I am a 57 year old woman, divorced for 14 years, with a 30 year old son. Although my husband and I could have been very happy we were constantly harassed by his mother and I constantly told him, as he was growing up, to beware of an interfering mother in law, for this was the reason for our marital breakup.
Due to my experience I vowed when he married his wife (a law student) that I would not be that kind of mother in law and would be helpful and kind. First, when they married I evicted the tenant I had in the other apartment in our two flat, and gave it the young couple. (My son is finishing med school so there is not a lot of money there, yet.)

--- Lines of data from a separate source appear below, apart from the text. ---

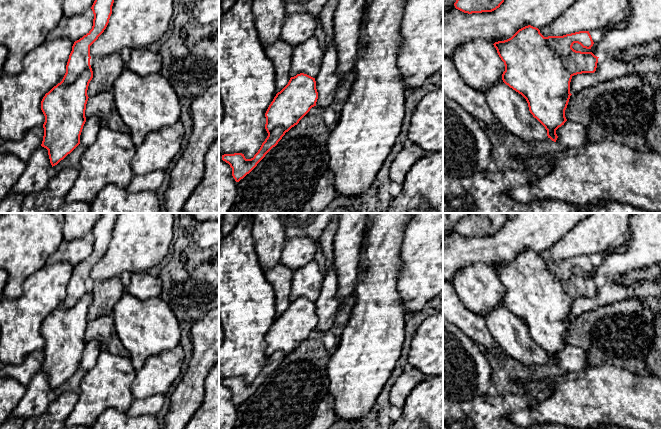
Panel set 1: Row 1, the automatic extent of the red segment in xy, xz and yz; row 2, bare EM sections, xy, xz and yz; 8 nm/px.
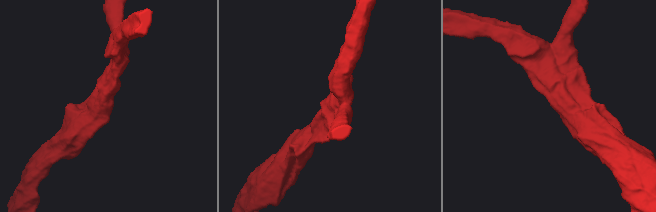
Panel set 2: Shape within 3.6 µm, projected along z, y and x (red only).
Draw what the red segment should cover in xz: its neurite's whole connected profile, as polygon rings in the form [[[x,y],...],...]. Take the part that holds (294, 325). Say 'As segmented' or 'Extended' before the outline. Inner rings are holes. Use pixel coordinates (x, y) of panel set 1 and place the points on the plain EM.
As segmented. [[[304,297],[290,302],[288,308],[276,318],[265,337],[268,360],[254,381],[246,383],[242,377],[222,379],[222,384],[232,392],[232,400],[236,406],[249,398],[285,357],[316,330],[317,323],[315,302]]]

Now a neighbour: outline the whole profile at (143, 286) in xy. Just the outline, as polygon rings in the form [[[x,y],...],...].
[[[148,272],[133,273],[128,288],[112,311],[114,328],[136,371],[149,356],[171,350],[180,345],[181,329],[170,307],[159,297],[162,282]]]

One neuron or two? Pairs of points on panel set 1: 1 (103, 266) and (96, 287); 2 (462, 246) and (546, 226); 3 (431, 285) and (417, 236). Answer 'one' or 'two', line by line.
1: two
2: one
3: one

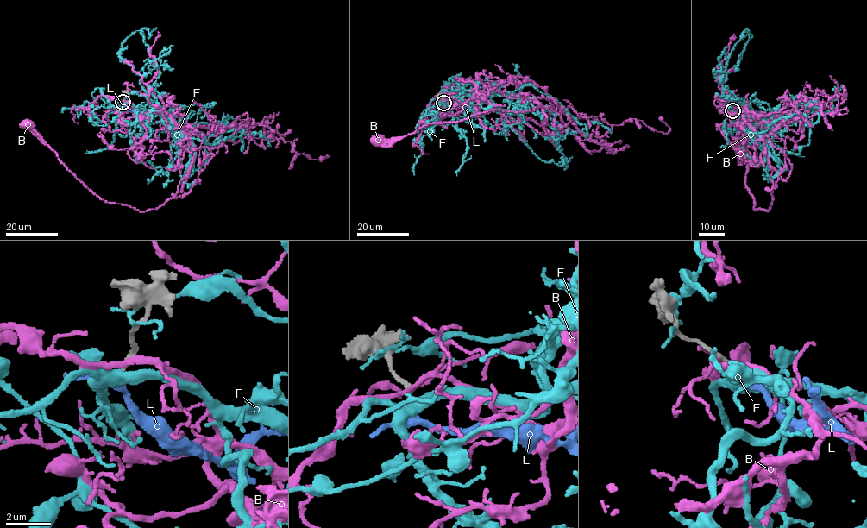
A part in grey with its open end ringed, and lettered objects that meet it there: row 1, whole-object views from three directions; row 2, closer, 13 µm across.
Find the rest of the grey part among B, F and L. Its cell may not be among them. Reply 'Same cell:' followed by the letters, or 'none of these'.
Same cell: L

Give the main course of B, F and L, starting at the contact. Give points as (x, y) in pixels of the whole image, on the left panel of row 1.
B: (124, 100), (141, 112), (169, 116), (193, 147), (177, 192), (155, 209), (101, 198), (28, 124)
F: (122, 102), (159, 110), (185, 135), (199, 123), (223, 119), (223, 123), (241, 132), (265, 136), (270, 146)
L: (122, 102), (133, 111), (144, 110)

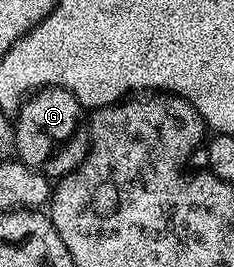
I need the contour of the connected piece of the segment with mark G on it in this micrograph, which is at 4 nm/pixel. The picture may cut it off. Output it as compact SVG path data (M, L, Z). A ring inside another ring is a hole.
M43 87L36 91L20 109L16 117L16 155L25 167L43 172L61 172L68 163L68 155L78 147L77 131L84 127L84 108L71 91L63 87Z

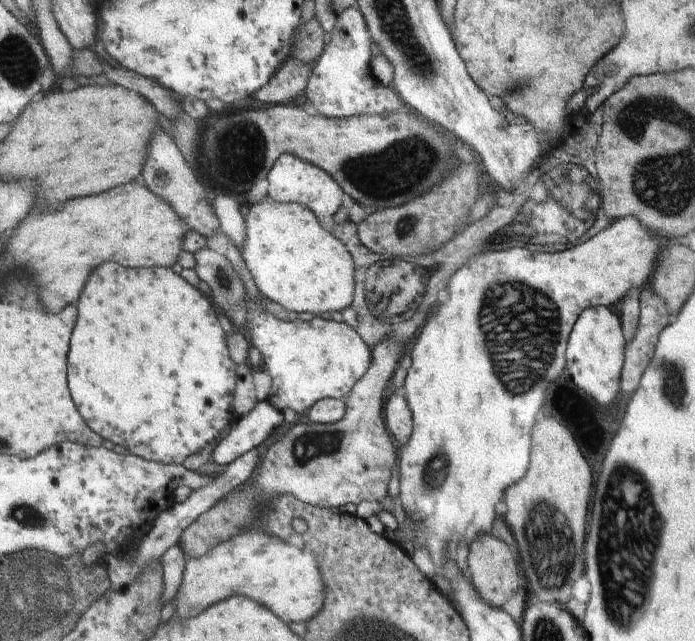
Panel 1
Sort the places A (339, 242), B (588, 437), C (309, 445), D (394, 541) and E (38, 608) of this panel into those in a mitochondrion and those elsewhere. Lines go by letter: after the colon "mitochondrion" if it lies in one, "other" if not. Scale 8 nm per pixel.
A: other
B: other
C: mitochondrion
D: other
E: mitochondrion

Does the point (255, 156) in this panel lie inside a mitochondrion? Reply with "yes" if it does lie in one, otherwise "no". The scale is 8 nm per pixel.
yes

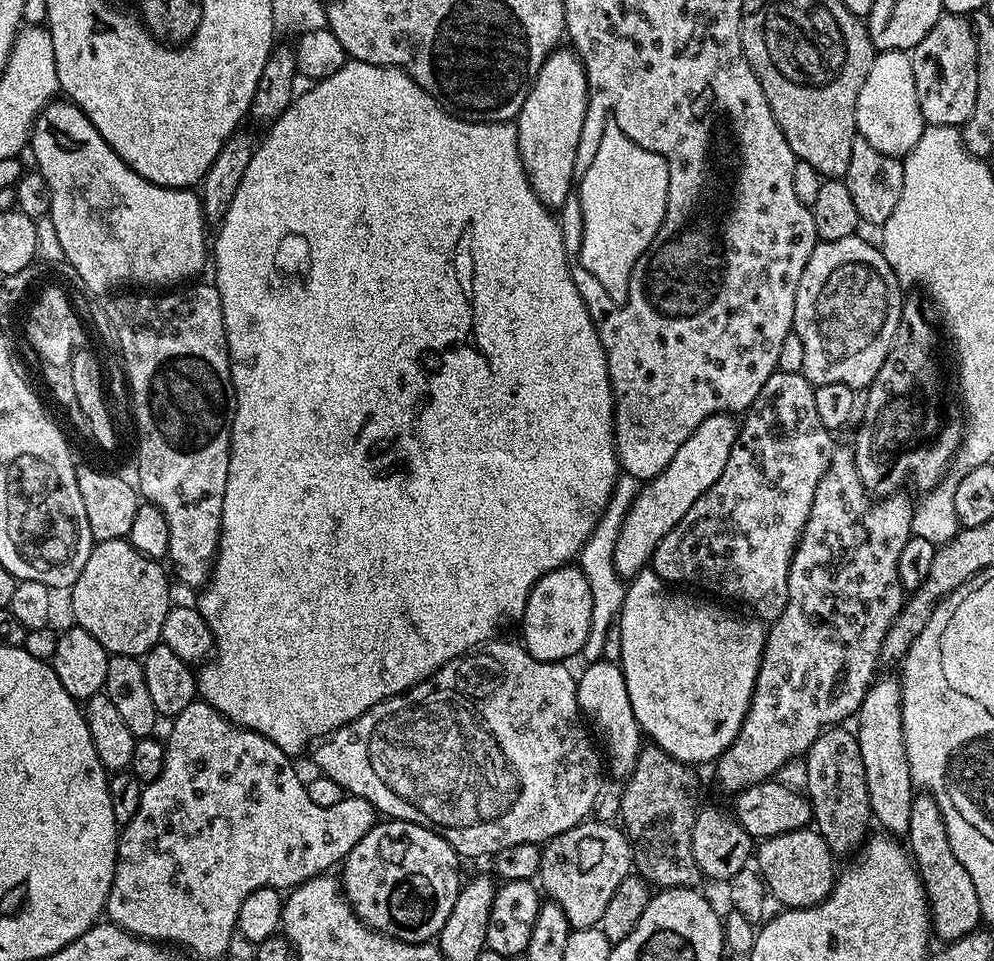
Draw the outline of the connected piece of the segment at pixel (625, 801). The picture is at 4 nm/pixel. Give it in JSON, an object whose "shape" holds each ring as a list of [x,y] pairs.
{"shape":[[[655,746],[641,747],[637,756],[637,764],[633,768],[633,772],[629,774],[627,779],[623,781],[624,793],[620,796],[620,816],[624,819],[622,823],[623,831],[626,833],[629,841],[634,845],[634,868],[639,875],[643,876],[649,885],[655,886],[657,889],[665,888],[691,888],[701,883],[702,877],[700,868],[694,862],[694,854],[692,853],[692,831],[694,830],[694,818],[698,811],[698,803],[696,804],[696,776],[691,767],[683,764],[680,760],[675,760],[670,754],[666,754],[666,750]]]}

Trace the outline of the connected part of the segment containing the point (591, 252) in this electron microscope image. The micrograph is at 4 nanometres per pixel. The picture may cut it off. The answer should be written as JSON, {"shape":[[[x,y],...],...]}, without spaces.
{"shape":[[[610,116],[604,121],[599,146],[578,187],[583,218],[580,264],[597,278],[613,305],[622,305],[628,300],[630,274],[665,218],[668,162],[659,152],[634,143]]]}

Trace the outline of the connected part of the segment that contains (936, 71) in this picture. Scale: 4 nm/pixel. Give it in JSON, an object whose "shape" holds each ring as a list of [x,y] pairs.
{"shape":[[[947,14],[941,15],[940,21],[936,23],[930,30],[930,34],[926,34],[926,38],[922,38],[922,42],[918,42],[918,46],[911,49],[912,65],[914,66],[914,82],[918,90],[918,102],[922,110],[922,118],[925,125],[937,124],[938,126],[963,126],[970,118],[970,114],[974,114],[974,102],[978,102],[978,46],[974,38],[974,30],[972,29],[972,22],[966,16],[949,16]]]}

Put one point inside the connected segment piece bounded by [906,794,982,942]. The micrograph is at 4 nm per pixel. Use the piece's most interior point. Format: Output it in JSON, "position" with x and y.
{"position":[954,912]}

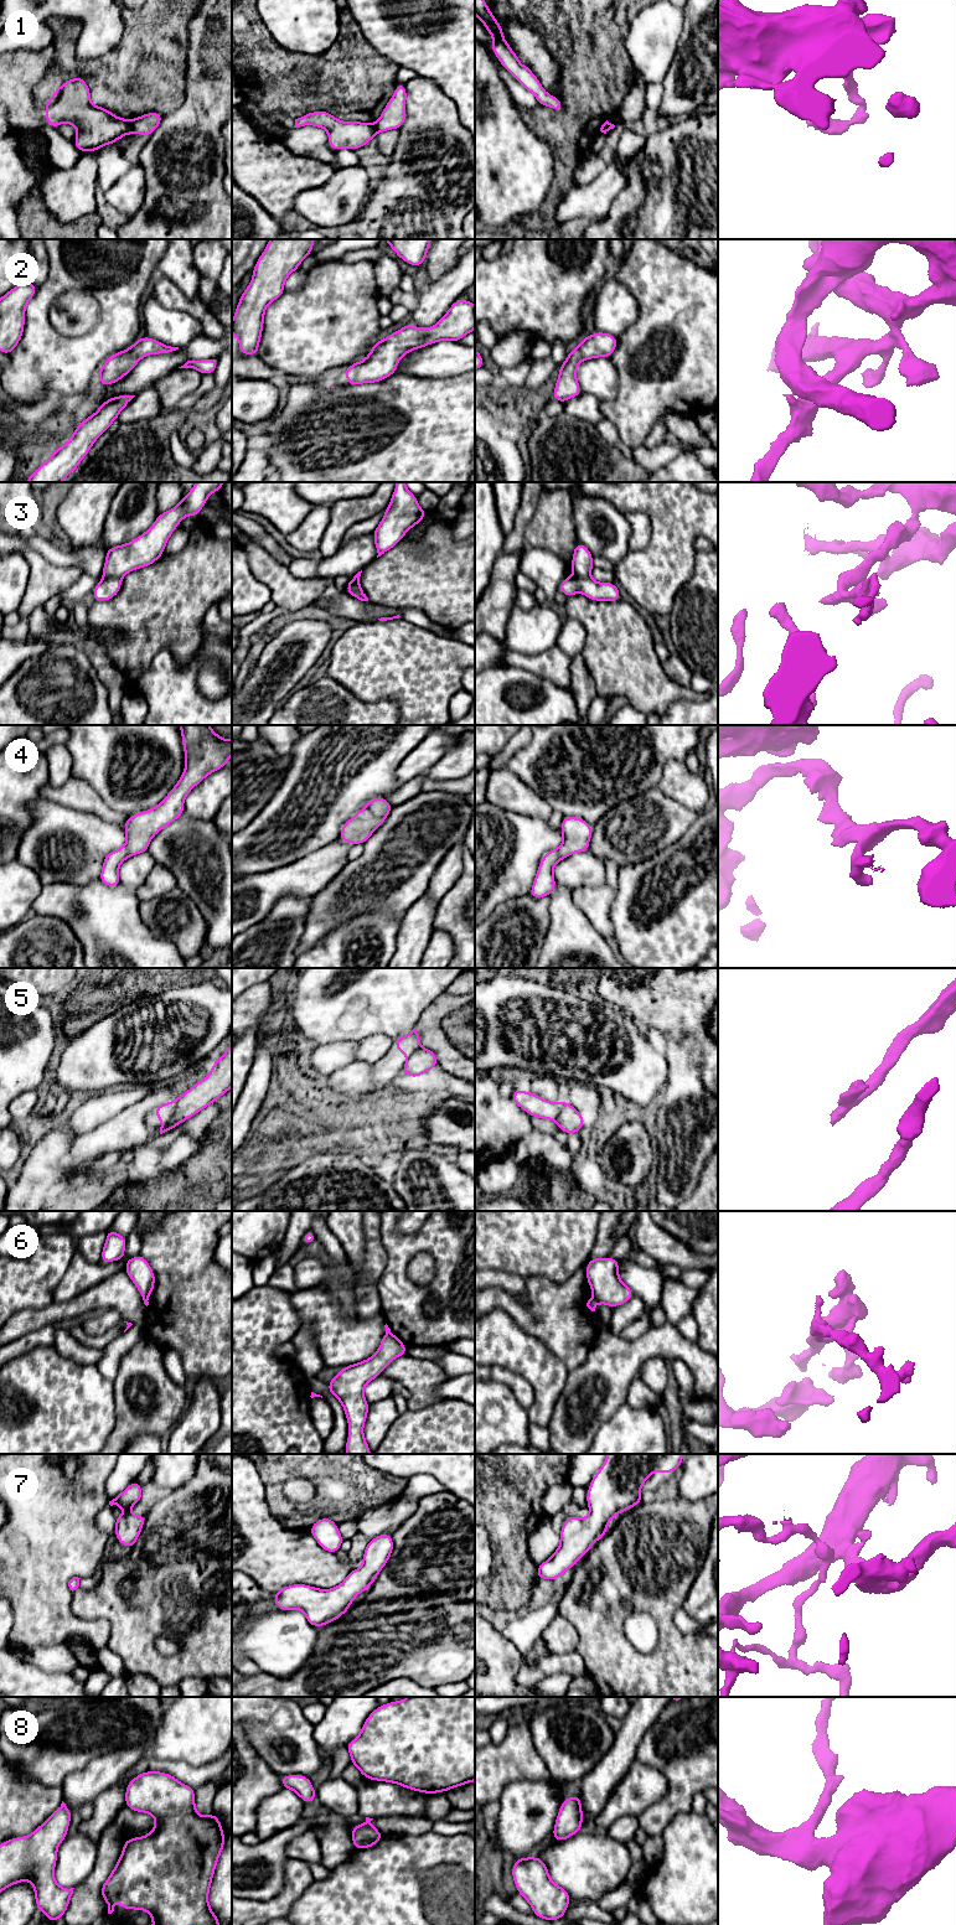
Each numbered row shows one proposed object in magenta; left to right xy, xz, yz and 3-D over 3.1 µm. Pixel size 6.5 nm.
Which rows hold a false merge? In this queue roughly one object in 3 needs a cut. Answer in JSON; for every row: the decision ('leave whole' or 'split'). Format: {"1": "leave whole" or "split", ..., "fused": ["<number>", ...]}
{"1": "split", "2": "leave whole", "3": "split", "4": "leave whole", "5": "split", "6": "split", "7": "leave whole", "8": "leave whole", "fused": ["1", "3", "5", "6"]}

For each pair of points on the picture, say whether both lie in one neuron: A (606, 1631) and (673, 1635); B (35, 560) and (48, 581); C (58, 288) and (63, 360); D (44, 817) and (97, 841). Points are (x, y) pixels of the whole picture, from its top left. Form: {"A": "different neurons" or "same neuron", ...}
{"A": "same neuron", "B": "same neuron", "C": "same neuron", "D": "same neuron"}

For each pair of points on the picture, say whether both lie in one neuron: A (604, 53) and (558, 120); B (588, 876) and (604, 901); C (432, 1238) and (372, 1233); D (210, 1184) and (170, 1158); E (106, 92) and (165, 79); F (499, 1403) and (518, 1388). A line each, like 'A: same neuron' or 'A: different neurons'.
A: same neuron
B: different neurons
C: different neurons
D: same neuron
E: same neuron
F: different neurons

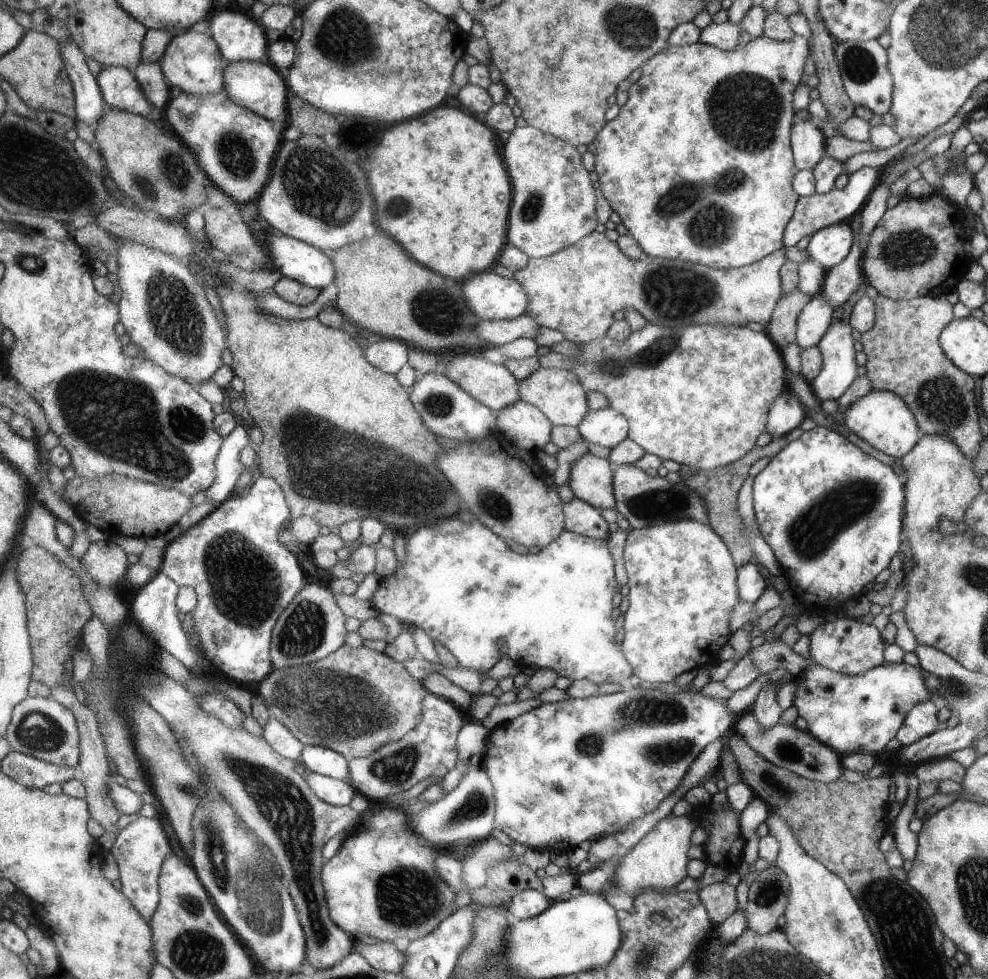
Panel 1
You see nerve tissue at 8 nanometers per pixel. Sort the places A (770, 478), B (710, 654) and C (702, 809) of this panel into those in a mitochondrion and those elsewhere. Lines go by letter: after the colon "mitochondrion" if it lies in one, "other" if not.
A: other
B: other
C: other

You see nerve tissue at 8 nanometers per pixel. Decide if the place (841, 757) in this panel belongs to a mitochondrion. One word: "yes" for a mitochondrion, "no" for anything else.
no

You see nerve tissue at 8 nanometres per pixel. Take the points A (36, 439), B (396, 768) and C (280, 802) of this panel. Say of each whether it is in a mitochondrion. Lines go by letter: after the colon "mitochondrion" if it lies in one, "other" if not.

Because we are the only two families in the building I showed him it was not necessary to lock our doors. Of course, this made it easier for me to come into their apartment, early in the morning, while they were still asleep, to do a little floor washing and straightening things up. (I don’t need a thank you but my daughter in law didn’t have to get so upset when I threw out the case work she had been working on all night, how was I to know it wasn’t waste? She should have put it into the drawer I showed her rather than leave it on the dining room table.) And I don’t go into their bedroom without knocking first.
I also help her out by tasting the food she has cooking and adding a bit of salt or pepper (but only when she is not looking) and I also help her out by telling her why her cooking isn't as good as mine and encouraging her to follow my recipes. About three months ago my son had locks put on their front and back doors and forgot to give me a key so I had to get a locksmith come over and make me one. It made it a bit difficult for me to do my mitzva work as I am getting older and sometimes forget where I put it.
Last night my son told me they were moving across town but won’t tell me where. He is such a good boy. He is worried that since I don’t drive it will be hard for me to travel on two buses there and two back to see them. He promises to call every day and they will visit me once a week.
Bubby, this breaks my heart. What will they do without me? My daughter in law is pregnant and will show her what to do with the newborn? and how to raise him/her? I fear for their future without my guidance and loving support.
Broken Hearted Mother
Blessings on your son’s and his wife’s heads. They are foregoing all the help that you are giving them, worried about you dragging your vacuum cleaner over to the bus stop and lifting it onto the bus for your trip across town.
You are truly blessed. You have raised a wonderful son who has really internalized how to have a good marriage by watching out for mothers in law. You can pat yourself on the back and perhaps find out about teaching a home economics course. Somewhere there are young couples who would rather take their advice from you, rather than their own mothers.